── GIVEN PASSAGE ──
Posts Tagged ‘ecosystem services’
The controversy over mistakes in a key paper used to justify austerity reminded me of what seems to be another simple mathematical mistake in a high profile paper. The authors of this paper tried to tot up the total value of the world’s ecosystem services—the ways that humans benefit from the natural world. This kind of valuation is pretty controversial: critics feel that putting a dollar value on nature misses the point and leaves some ecosystems vulnerable, while advocates argue that it’s the only realistic way to include nature in a discussion that all too often just looks at ‘the economy, stupid’.
Costanza et al. ran the figures for a whole range of ecosystem services, and estimated that we get some $33 trillion of value per year. The paper was published in Nature, and according to Google Scholar, has since been cited some 9488 times. I won’t discuss how they got all the numbers and what they mean; if you’re interested, have a look at the paper itself, and critiques such as this and this. My focus today is more specific.
Looking at the breakdown of values for different services and biomes (table 2), by far the largest single value is for nutrient cycling, described in table 1 as “storage, internal cycling, processing and acquisition of nutrients”, for example “nitrogen fixation, N, P and other elemental or nutrient cycles.” That’s mostly from marine systems: the total value of nutrient cycling by marine ecosystems appears to be $15.3 trillion per year, a little under half of the grand total. To get behind that number, we need to dive into the supplementary information. The relevant section reads:
We assumed that the oceans and coastal waters are serving as sinks to all the world’s water that flows from rivers, and that the receiving marine waters provide a nutrient cycling service. If we assume that roughly one-third of this service is provided by estuaries (Nixon et al. 1996 in press) and the remainder by coastal and open ocean, (assume 1/3 by shelf and 1/3 by ocean), then the total quantity of water treated is 40 x 1012 m3 y-1. Replacement costs to remove N and P were estimated at $0.15 – 0.42 m-3 (Richard et al. 1991 as quoted in Postel and Carpenter 1997). Thus, the replacement cost for each biome’s (1/3) contribution to the total value is $2.0 x 1012–$5.6 x 1012. By hectare, the value for ocean (32200 x 106 ha) is then $62.1 – 174 ha-1 y-1.
First, where does that total quantity of water come from? It looks like it should be the total flow of the world’s rivers, and this Russian paper from 1993 confirms that, putting total river runoff at 42,700 km3 per year, about the same as the volume given. I’m not entirely sure about this way of calculating replacement value—if we had to recycle those nutrients ourselves, wouldn’t we find a more efficient way than filtering them out of all the world’s rivers?—but let’s accept the assumptions for now.
Multiplying the total volume by the estimated treatment values (15 to 42 ¢ per cubic metre) gives us $6.0–16.8 trillion, a range with a midpoint of $11.4 trillion. That’s quite a bit lower than the value $15.3 trillion total we got for nutrient cycling in the oceans above. Where has the extra come from?
───
── RECORD EXTRACTS ──
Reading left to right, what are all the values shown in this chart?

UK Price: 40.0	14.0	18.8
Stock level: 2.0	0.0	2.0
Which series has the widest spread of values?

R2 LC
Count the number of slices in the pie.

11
───
── RECORD EXTRACTS ──
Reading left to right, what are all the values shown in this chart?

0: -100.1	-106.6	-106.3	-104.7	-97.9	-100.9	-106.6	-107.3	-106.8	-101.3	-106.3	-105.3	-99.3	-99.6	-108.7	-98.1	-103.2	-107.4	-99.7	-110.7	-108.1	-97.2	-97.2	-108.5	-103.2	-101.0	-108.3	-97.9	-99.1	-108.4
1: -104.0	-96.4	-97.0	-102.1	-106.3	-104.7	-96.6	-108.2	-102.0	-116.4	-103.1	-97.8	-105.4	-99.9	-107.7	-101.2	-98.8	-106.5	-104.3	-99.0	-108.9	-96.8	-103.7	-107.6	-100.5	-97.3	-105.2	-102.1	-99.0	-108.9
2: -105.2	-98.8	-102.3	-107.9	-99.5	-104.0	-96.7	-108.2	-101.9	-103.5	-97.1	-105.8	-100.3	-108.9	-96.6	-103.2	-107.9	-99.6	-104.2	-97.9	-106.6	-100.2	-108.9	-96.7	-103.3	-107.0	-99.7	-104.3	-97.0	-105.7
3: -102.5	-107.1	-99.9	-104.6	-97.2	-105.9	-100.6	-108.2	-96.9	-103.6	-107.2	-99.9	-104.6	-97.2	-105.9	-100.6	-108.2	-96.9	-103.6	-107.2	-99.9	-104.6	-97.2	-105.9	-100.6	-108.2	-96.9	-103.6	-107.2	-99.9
───
» **REQUIRED WORK**:
- 1) Duplicate the part of the post on ecosystem services between "First, where does" and "assumptions for now.", inclusive.
- 2) Which works are cited by author and year in the supplementary section quoted in the post on ecosystem services?
- 3) In the post on ecosystem services, what total river runoff does the Russian paper from 1993 give?
The records have no connection to the post on ecosystem services.

» **OUTPUTS BY TASK**:
- 1)
First, where does that total quantity of water come from? It looks like it should be the total flow of the world’s rivers, and this Russian paper from 1993 confirms that, putting total river runoff at 42,700 km3 per year, about the same as the volume given. I’m not entirely sure about this way of calculating replacement value—if we had to recycle those nutrients ourselves, wouldn’t we find a more efficient way than filtering them out of all the world’s rivers?—but let’s accept the assumptions for now.

- 2) Nixon et al. 1996 (in press), Richard et al. 1991, and Postel and Carpenter 1997.

- 3) 42,700 km3 per year.